Domestically, the application of ozone in the processing of aquatic products has been a relatively mature technology. It is mainly used for sterilization of aquatic products in cold storage, sterilization of air, equipment and supplies in processing workshops, sterilization of processing water, deodorization, processing of raw materials before packaging and packaging, etc., and is widely used. At present, many domestic aquatic product processing plants have begun to adopt ozone sterilization technology. In recent years, the application of ozone in the preservation of aquatic products has also been continuously carried out. For example, some domestic enterprises have begun to use ozone for the preservation of fresh aquatic products and for sterilization before freezing. Wang Guoli and other reports reported that ozone disinfection was used in the processing of aquatic products such as scallops in some enterprises in Changdao, Shandong Province, which prolonged the storage time of raw materials. Zhou Xiangyang and others used ozone water to control the microbes of frozen shrimp. The results showed that the total number of bacteria in frozen shrimp was greatly reduced, and the incidence of other common pathogens was also effectively inhibited, and the sensory characteristics were not significantly changed. It has also been reported that the use of ozone water to spray aquatic products such as shrimp can effectively control the amount of microorganisms. Qin Cheng et al observed the oxidation of aquatic products and the preservation effect of high-concentration ozone water. It was found that the preservation effect of ozone water was significantly better than that of sodium hypochlorite, and there was no significant difference in surface oxidation.
6 outlook
There are three main ways in which ozone can be used to preserve aquatic products: ozone water, ozone ice, and ozone gas.
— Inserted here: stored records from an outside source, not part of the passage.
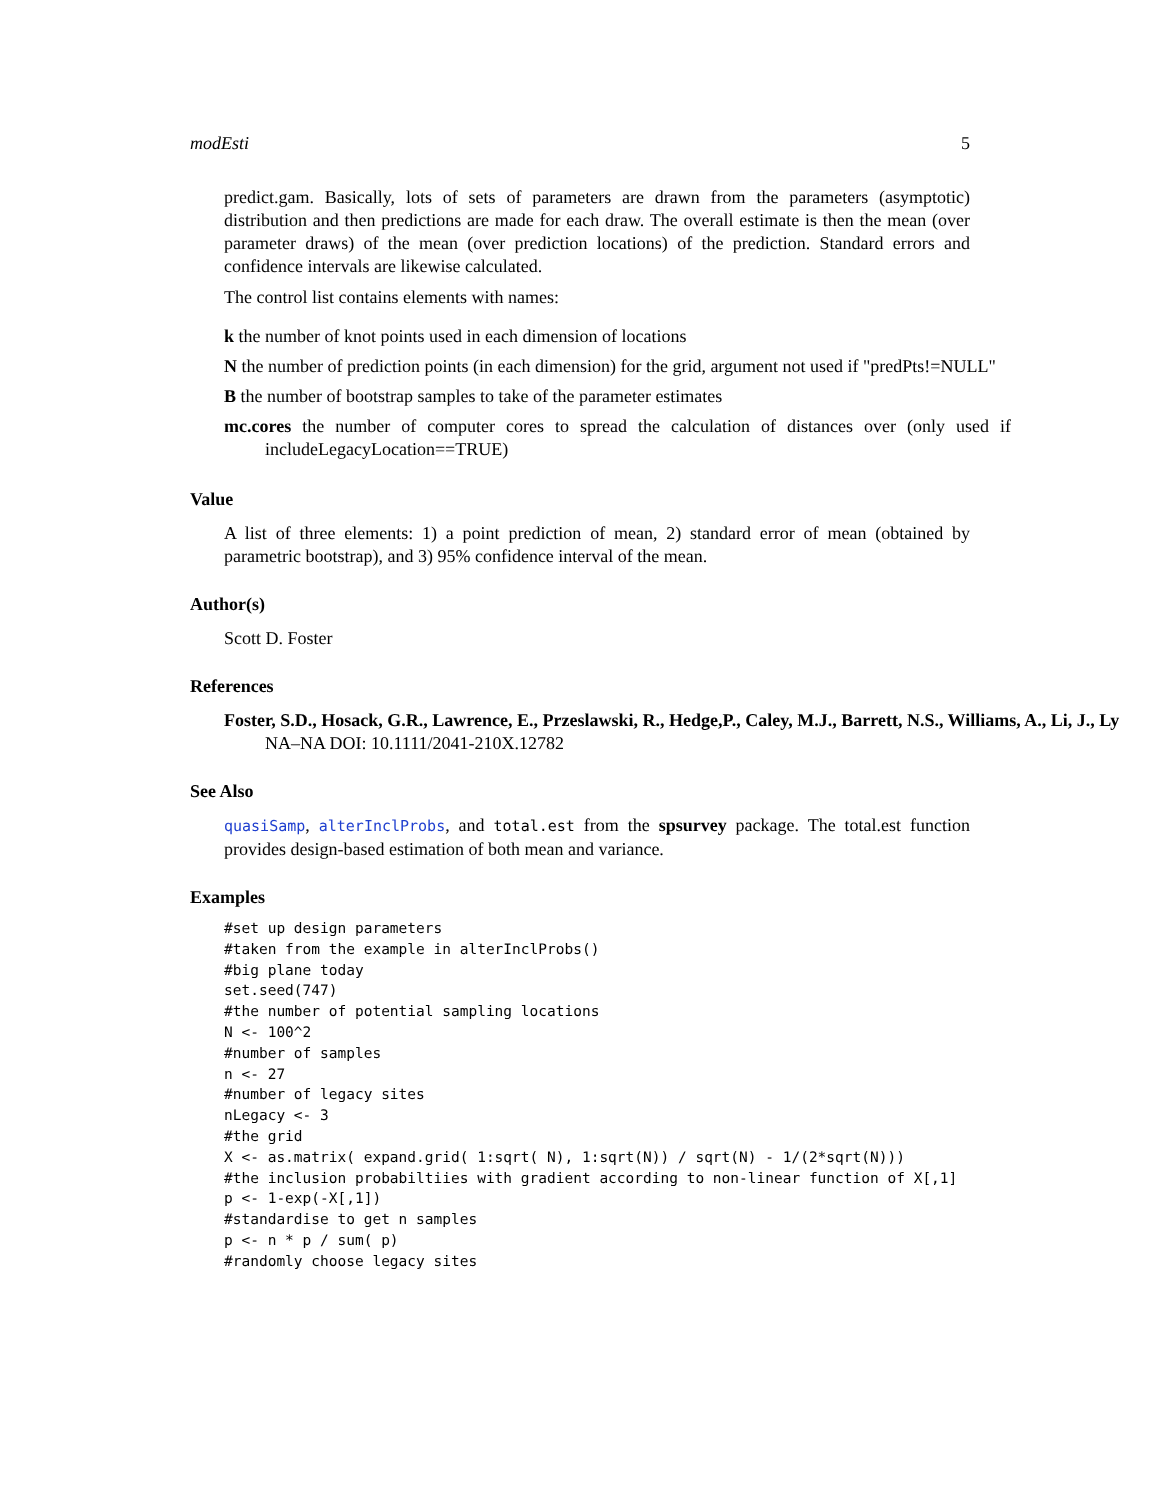modEsti 5
predict.gam. Basically, lots of sets of parameters are drawn from the parameters (asymptotic) distribution and then predictions are made for each draw. The overall estimate is then the mean (over parameter draws) of the mean (over prediction locations) of the prediction. Standard errors and confidence intervals are likewise calculated.
The control list contains elements with names:
k the number of knot points used in each dimension of locations
N the number of prediction points (in each dimension) for the grid, argument not used if "predPts!=NULL"
B the number of bootstrap samples to take of the parameter estimates
mc.cores the number of computer cores to spread the calculation of distances over (only used if includeLegacyLocation==TRUE)
Value
A list of three elements: 1) a point prediction of mean, 2) standard error of mean (obtained by parametric bootstrap), and 3) 95% confidence interval of the mean.
Author(s)
Scott D. Foster
References
Foster, S.D., Hosack, G.R., Lawrence, E., Przeslawski, R., Hedge,P., Caley, M.J., Barrett, N.S., Williams, A., Li, J., Ly
NA–NA DOI: 10.1111/2041-210X.12782
See Also
quasiSamp, alterInclProbs, and total.est from the spsurvey package. The total.est function provides design-based estimation of both mean and variance.
Examples
#set up design parameters
#taken from the example in alterInclProbs()
#big plane today
set.seed(747)
#the number of potential sampling locations
N <- 100^2
#number of samples
n <- 27
#number of legacy sites
nLegacy <- 3
#the grid
X <- as.matrix( expand.grid( 1:sqrt( N), 1:sqrt(N)) / sqrt(N) - 1/(2*sqrt(N)))
#the inclusion probabiltiies with gradient according to non-linear function of X[,1]
p <- 1-exp(-X[,1])
#standardise to get n samples
p <- n * p / sum( p)
#randomly choose legacy sites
Ozone water has a strong oxidizing power, and it can reduce the number of original bacteria in aquatic products. However, the researchers' conclusions are not consistent with whether or not they can prolong their storage period. Therefore, the research work in this area needs further research. . The active ozone in ozone ice can be slowly released with the melting of ice, which has a great inhibitory effect on the bacteria in the mucus of the fish body. Therefore, it can be used to preserve aquatic products and achieve good preservation effect. This is a predecessor. The research confirmed. In addition, the regular use of ozone gas to preserve aquatic products has also achieved good preservation effect. China is a big fishing country in the world. With the improvement of living standards, consumers are increasingly demanding the quality of aquatic products, and the preservation of aquatic products has received unprecedented attention. The concept of “freshness†is value has been accepted by more and more aquatic workers. Therefore, the development of new and safe methods for preserving aquatic products has become a topic of great concern. Aquatic products can be sterilized by ozone water before storage, which can reduce the amount of original microorganisms. During storage, high-concentration ozone ice is used or a certain amount of ozone gas is used, which is expected to achieve better preservation effect. It can be expected that with the in-depth research in this field, ozone preservation will become an important way for the preservation of aquatic products in China.